• **Task brief**:
Print, exactly as they appear in the listing below, the lines from the line with "PENDED, bossier: 40 -> 100" to the line with "REJECTED, calcasieu: 120 -> 63", with both end lines kept.

• **Available data**:
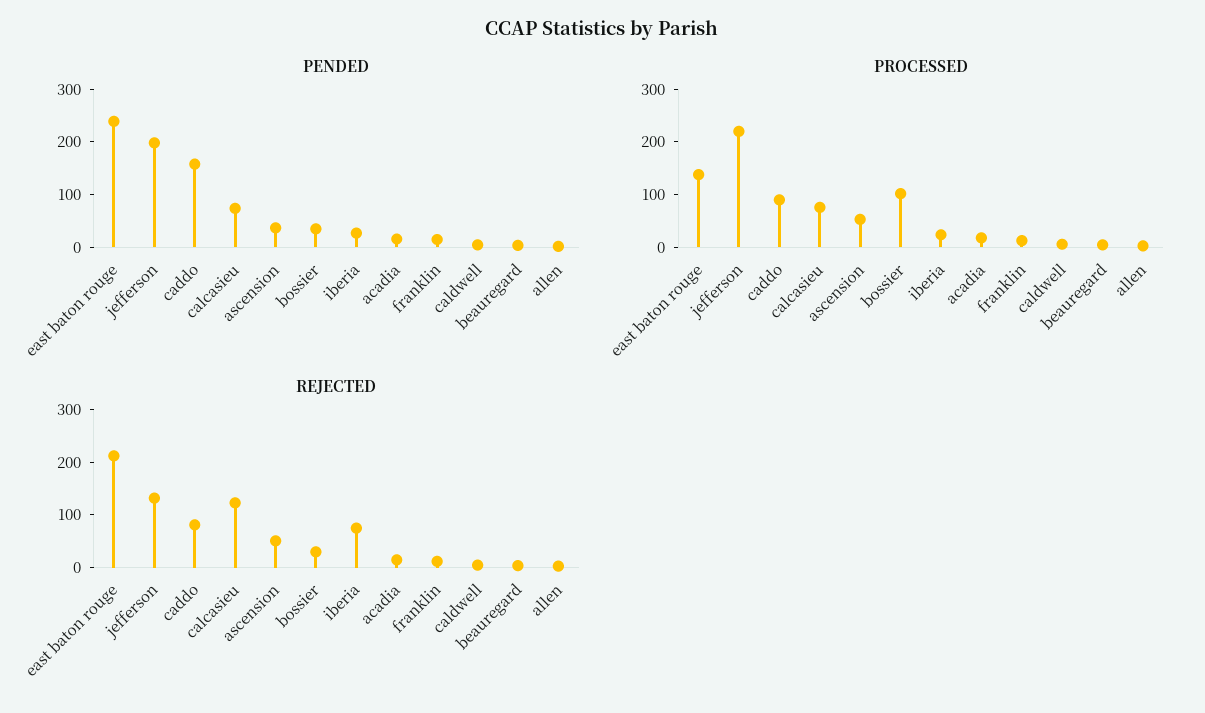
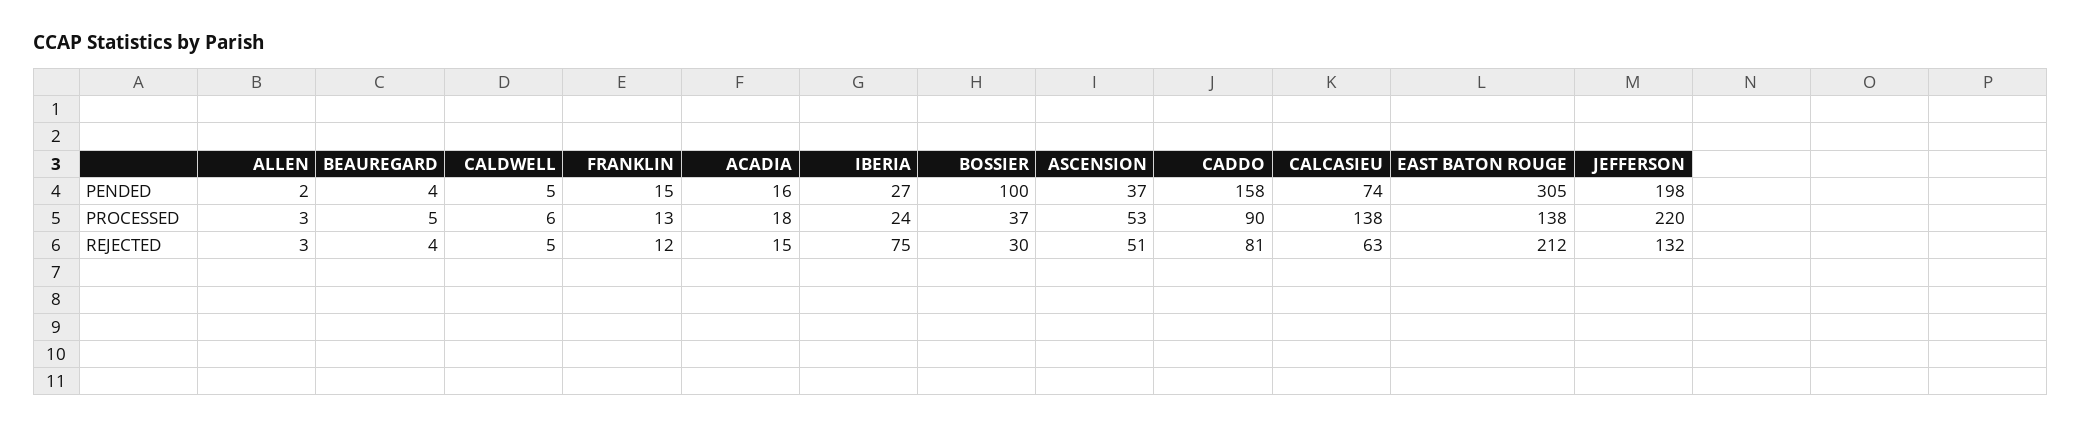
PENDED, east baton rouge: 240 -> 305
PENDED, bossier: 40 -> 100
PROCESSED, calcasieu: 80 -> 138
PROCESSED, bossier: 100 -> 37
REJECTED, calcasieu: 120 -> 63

...

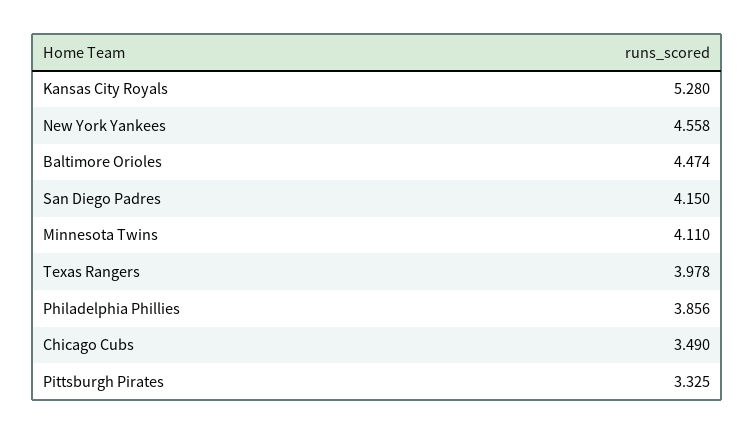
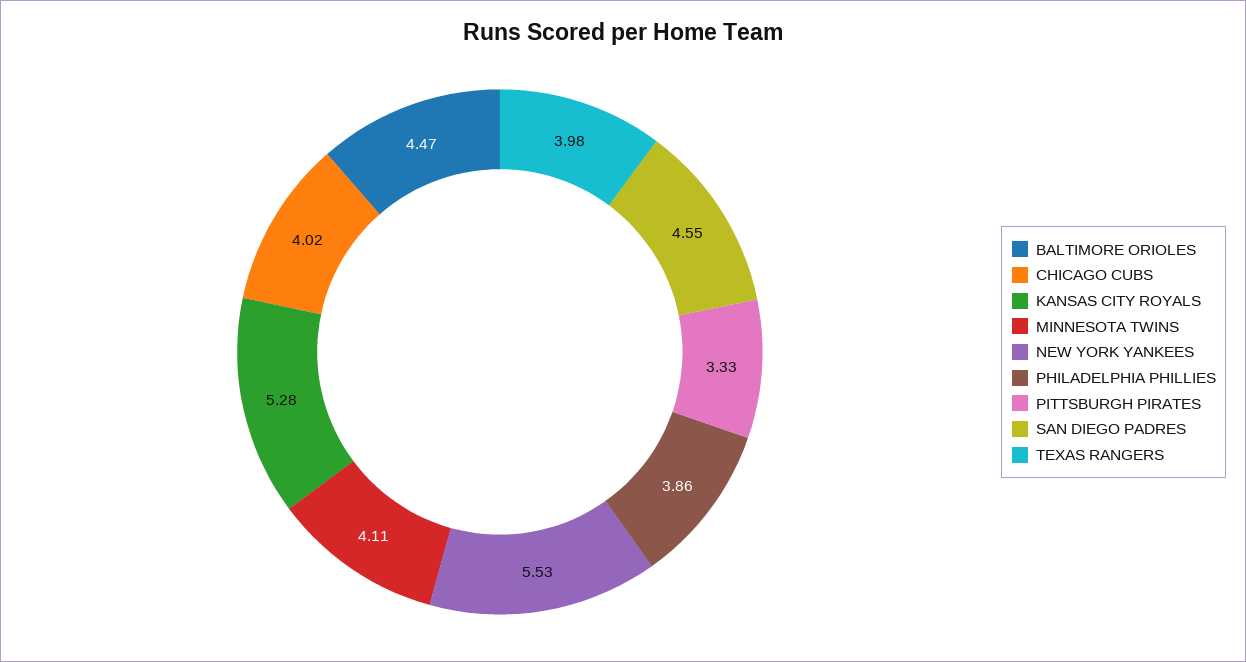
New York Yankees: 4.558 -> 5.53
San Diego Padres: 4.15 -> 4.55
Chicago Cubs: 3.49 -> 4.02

• **Result below**:
PENDED, bossier: 40 -> 100
PROCESSED, calcasieu: 80 -> 138
PROCESSED, bossier: 100 -> 37
REJECTED, calcasieu: 120 -> 63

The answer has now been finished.